Given these results and the previous work described above, σ-1 receptors are highly likely to be involved in this complex regulatory mechanism in PPD. Nevertheless, there are several limitations in the present research. On the one hand, we observed that σ-1 receptors are involved in the modulation of the GABA/Glu signaling system in PPD; however, data obtained with different methods cannot be integrated into a single coherent picture, and multidisciplinary approaches will be required to grasp the significance between the σ-1 receptor and GABA/Glu system in maintaining normal excitation/inhibition signal. On the other hand, the current study mainly focuses on the hippocampus brain region; other regions may also be responsible for the progression of PPD. Thus, it would be interesting to observe region-specific regulation of BDNF–mTOR signaling by the activation of the σ-1 receptor, such as the dorsal and ventral hippocampus, mPFC, and amygdala.

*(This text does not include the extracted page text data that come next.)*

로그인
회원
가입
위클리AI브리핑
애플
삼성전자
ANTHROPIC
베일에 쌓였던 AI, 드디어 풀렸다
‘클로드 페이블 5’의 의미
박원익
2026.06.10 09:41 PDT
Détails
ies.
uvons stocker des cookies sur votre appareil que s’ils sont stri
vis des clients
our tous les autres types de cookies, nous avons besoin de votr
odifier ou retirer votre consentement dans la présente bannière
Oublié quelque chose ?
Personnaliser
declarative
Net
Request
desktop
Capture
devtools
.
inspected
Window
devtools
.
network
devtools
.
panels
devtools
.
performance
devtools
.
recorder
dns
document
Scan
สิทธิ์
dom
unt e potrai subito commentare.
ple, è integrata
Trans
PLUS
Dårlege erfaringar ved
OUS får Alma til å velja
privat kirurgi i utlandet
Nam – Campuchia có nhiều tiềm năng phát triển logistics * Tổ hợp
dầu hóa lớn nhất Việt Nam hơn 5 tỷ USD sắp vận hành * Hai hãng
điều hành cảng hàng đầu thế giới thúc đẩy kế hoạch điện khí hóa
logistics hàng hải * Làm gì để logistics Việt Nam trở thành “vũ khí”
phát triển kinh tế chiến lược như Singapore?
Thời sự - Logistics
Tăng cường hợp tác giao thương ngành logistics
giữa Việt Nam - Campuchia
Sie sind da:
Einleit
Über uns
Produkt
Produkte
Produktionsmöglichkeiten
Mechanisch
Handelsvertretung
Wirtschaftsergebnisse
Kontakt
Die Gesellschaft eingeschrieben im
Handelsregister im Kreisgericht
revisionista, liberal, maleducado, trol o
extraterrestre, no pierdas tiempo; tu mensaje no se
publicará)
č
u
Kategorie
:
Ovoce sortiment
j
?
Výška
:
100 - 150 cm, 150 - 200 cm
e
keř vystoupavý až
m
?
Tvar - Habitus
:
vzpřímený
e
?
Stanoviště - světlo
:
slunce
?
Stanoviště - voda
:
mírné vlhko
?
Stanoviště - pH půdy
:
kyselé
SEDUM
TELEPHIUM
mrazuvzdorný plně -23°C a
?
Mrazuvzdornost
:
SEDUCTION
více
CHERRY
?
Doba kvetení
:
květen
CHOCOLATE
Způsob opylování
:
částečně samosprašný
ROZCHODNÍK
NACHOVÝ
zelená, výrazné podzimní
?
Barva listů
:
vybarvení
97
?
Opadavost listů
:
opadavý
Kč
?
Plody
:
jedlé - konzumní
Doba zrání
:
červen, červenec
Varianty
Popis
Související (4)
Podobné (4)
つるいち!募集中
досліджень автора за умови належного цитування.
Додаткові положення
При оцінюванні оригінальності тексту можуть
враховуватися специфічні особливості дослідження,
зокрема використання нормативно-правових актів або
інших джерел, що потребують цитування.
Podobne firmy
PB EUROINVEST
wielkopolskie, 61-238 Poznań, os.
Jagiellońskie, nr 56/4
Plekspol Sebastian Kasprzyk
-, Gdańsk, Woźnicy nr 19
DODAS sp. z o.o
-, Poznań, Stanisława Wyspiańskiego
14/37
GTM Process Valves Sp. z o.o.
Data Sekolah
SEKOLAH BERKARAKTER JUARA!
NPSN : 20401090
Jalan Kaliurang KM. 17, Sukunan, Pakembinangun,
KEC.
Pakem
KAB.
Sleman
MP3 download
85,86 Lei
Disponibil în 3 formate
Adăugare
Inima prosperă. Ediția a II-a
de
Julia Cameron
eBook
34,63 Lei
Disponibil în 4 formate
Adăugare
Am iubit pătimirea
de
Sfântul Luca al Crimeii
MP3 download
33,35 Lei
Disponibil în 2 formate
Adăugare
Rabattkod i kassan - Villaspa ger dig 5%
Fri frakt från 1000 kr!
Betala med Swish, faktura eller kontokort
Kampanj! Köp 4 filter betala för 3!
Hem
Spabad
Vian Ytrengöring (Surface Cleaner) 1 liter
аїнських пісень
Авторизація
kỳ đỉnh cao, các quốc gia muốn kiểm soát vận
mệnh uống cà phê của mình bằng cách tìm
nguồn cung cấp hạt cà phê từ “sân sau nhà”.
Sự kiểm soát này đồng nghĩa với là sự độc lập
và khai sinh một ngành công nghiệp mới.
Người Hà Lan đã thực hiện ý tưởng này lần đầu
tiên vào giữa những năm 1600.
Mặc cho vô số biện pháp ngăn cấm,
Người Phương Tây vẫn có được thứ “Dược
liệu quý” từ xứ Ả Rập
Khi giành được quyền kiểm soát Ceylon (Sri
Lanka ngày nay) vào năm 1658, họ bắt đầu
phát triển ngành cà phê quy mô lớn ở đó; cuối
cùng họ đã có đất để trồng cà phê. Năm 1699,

In summary, these findings highlight how YL-0919 can exert widespread effects on the hippocampus region of the brain, providing new insight into neuron-specific synaptic plasticity mechanisms. YL-0919 rapidly restore the excitation/inhibition signal in the brain by activating σ-1 receptors to modulate GABA/Glu signaling, and then normalize the HPA axis signal, thus promoting hippocampal neuroplasticity. Novel compounds targeting the σ-1 receptor may inform the advancement of novel treatments for PPD.